** Requirement A **
Answer these questions from the passage on Alabama football, one answer per line, marked the same way:
(i) According to the quoted passage, which way did the primary movement on Alabama's 2013 depth chart go?
(ii) What does the writer call the best way to beat high-powered, up-tempo offenses?
(iii) How does the writer describe what was seen last night?

** Given passage **
⟨

Maybe part of the issue is the shuffling of the depth charts on both sides of the ball and what Jess Nicholas adeptly points out:

Keeping up with the weekly depth chart meant scouring for information on who was suspended, who was in the doghouse or who simply didn’t want to be there. On most good teams, depth chart maneuverings are the result of hungry players moving up and challenging veterans. For Alabama in 2013, it was about talented players underachieving, sulking or running afoul of coaches’ policies. The primary movement was not forward, up the depth chart … it was backward, with names falling off hither and yon.

Again, that’s not Alabama football.

I still think it all goes back to game planning, and doing what it is that you do best.

The best way to beat high-powered, up-tempo offenses is to keep the damned things off of the field. You run the football early and often, and you throw it to your tight ends and receivers when you’re damned good and ready, not when you need to and when the other team knows you need to. You chew up the clock and dominate time of possession as you dominate the line of scrimmage. Alabama’s offensive line did pretty well when the Tide ran the football, did they not? Play field position football. Give the other guys few opportunities to touch the ball and when you have to do so, make them drive a country mile through the teeth of a hungry, well rested defense in order to score.

That is Alabama football, and until the final regular season game of 2013, nobody did it better than Alabama.

What we saw last night was an absolute abomination. It was ugly, it was exasperating, and I pray that I never see it again.

⟩

** Information provided **
⟨

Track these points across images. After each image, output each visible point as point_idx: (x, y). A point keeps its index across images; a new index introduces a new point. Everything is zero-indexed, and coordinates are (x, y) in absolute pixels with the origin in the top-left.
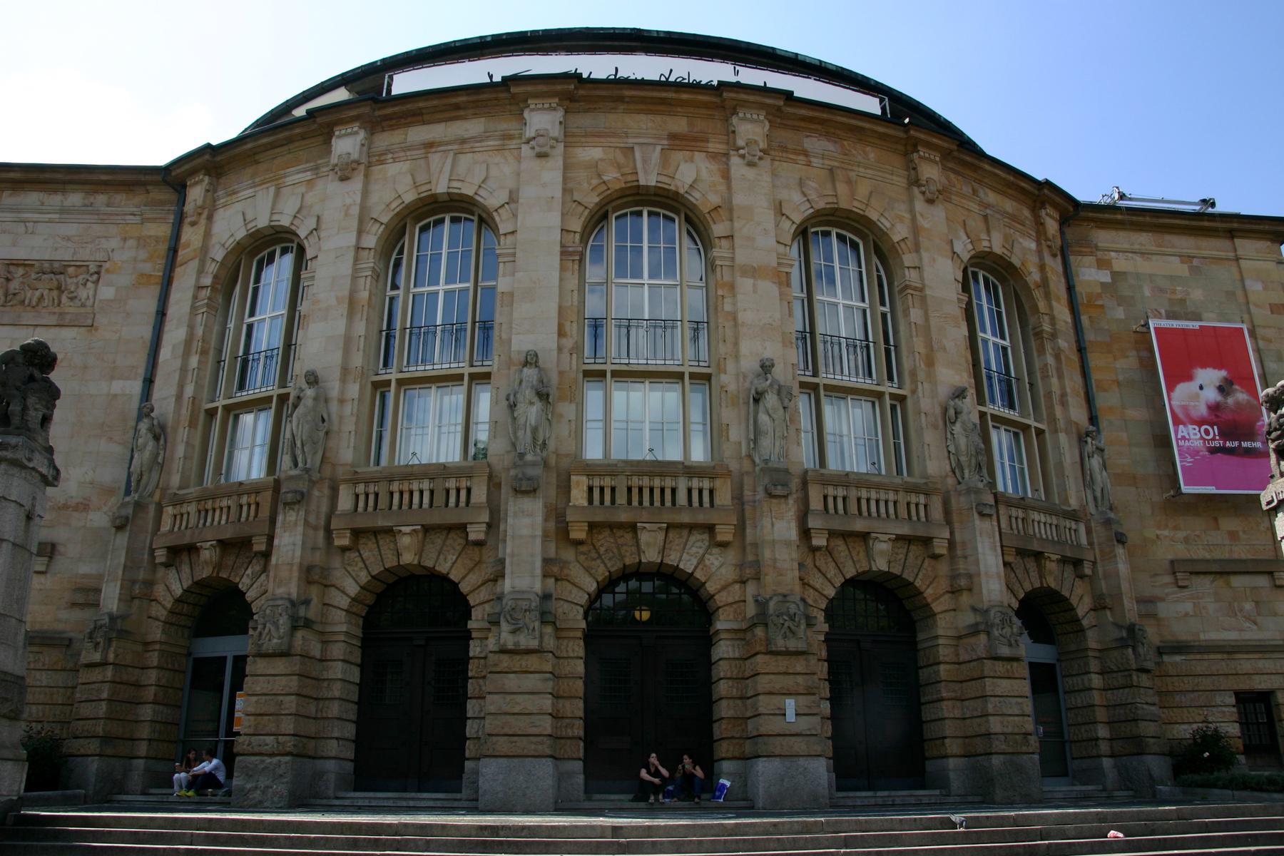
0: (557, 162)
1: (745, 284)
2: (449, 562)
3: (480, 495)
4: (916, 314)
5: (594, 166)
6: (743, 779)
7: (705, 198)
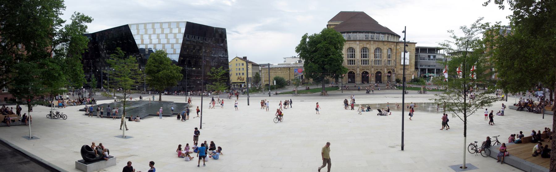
0: (359, 45)
1: (371, 54)
2: (353, 71)
3: (355, 67)
4: (383, 55)
5: (361, 46)
6: (370, 82)
7: (369, 48)
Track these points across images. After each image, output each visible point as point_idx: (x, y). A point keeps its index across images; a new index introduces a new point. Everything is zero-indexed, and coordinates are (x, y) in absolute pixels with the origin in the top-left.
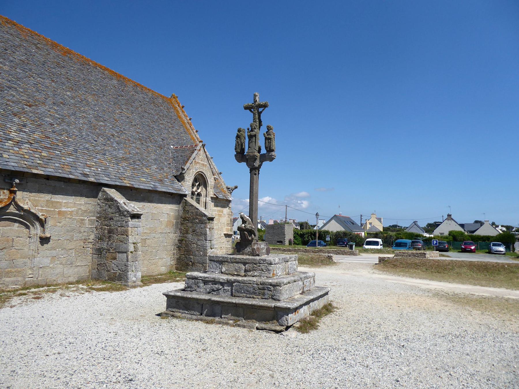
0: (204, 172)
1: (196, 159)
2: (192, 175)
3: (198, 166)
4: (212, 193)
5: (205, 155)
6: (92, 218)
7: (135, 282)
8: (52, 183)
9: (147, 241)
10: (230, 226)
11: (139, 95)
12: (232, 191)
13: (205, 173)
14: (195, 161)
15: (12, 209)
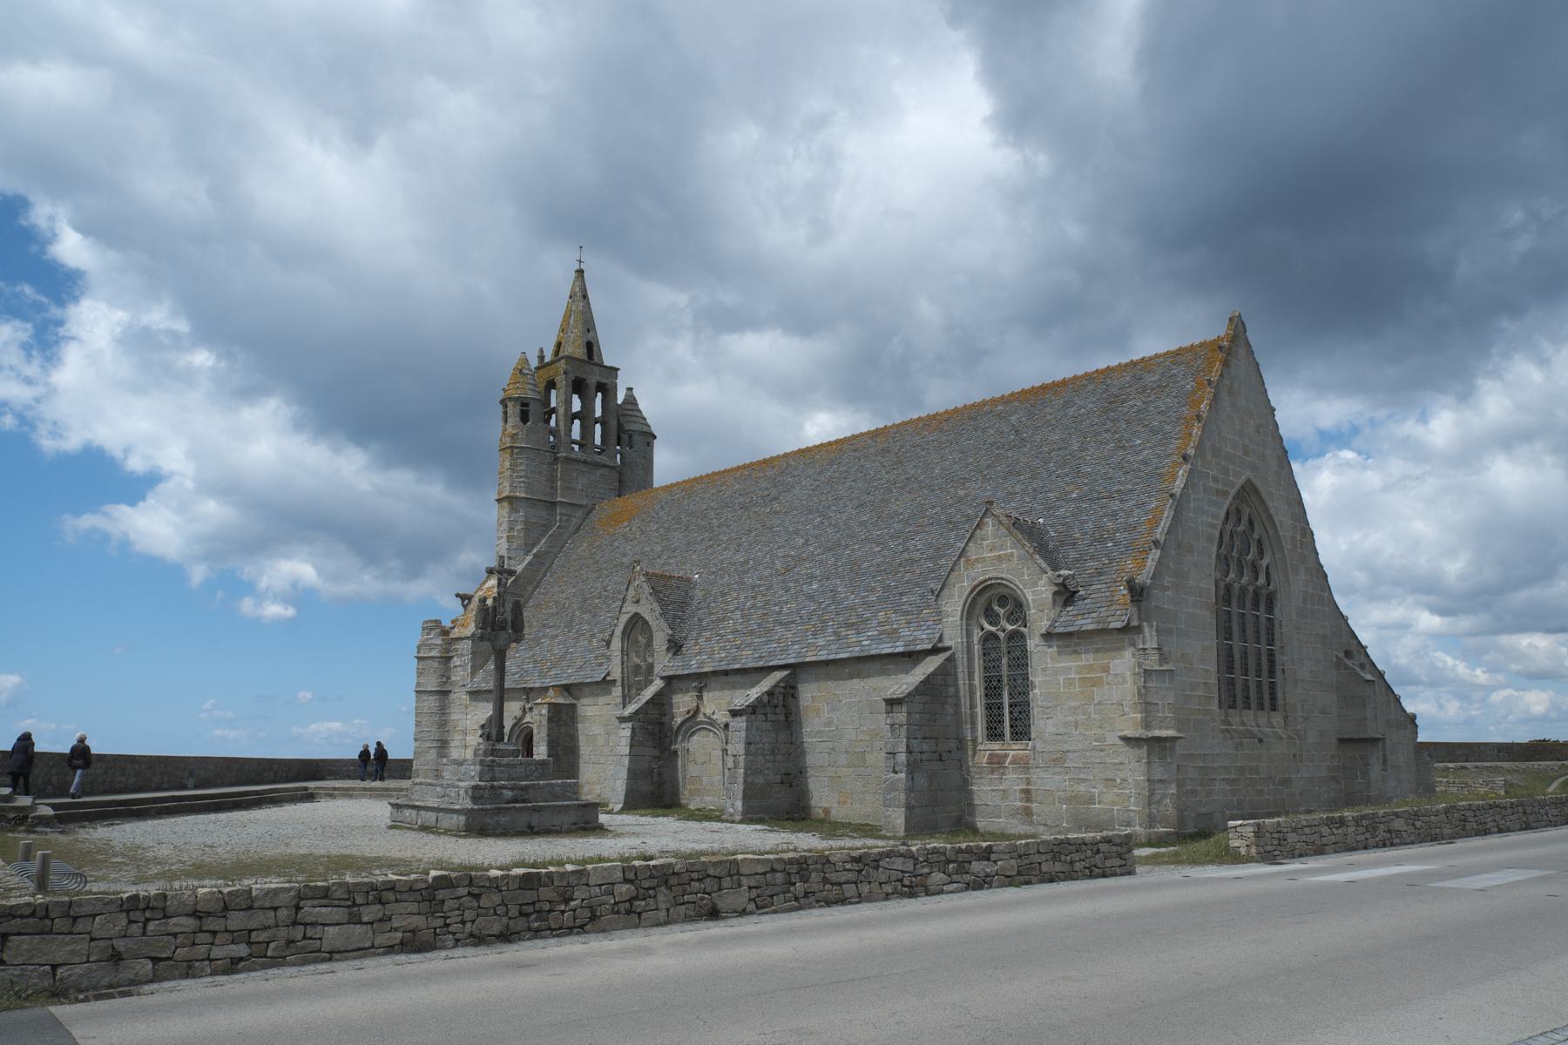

⟩

** Requirement B **
Reproduce every line of the point-tracking entries above word for word, leaving out the picture markers.

** Complete answer A **
(i) Backward, with names falling off hither and yon.
(ii) To keep them off of the field.
(iii) As an absolute abomination.

** Complete answer B **
Track these points across images. After each image, output each visible point as point_idx: (x, y). A point keeps its index across images; a new index introduces a new point. Everything is zero-indexed, and coordinates are (x, y) in absolute pixels with the origin in the top-left.
0: (557, 162)
1: (745, 284)
2: (449, 562)
3: (480, 495)
4: (916, 314)
5: (594, 166)
6: (743, 779)
7: (705, 198)
0: (359, 45)
1: (371, 54)
2: (353, 71)
3: (355, 67)
4: (383, 55)
5: (361, 46)
6: (370, 82)
7: (369, 48)
Track these points across images. After each image, output each visible point as point_idx: (x, y). A point keeps its index across images; a new index introduces a new point. Everything is zero-indexed, and coordinates are (x, y) in absolute pixels with the origin in the top-left.
0: (204, 172)
1: (196, 159)
2: (192, 175)
3: (198, 166)
4: (212, 193)
5: (205, 155)
6: (92, 218)
7: (135, 282)
8: (52, 183)
9: (147, 241)
10: (230, 226)
11: (139, 95)
12: (232, 191)
13: (205, 173)
14: (195, 161)
15: (12, 209)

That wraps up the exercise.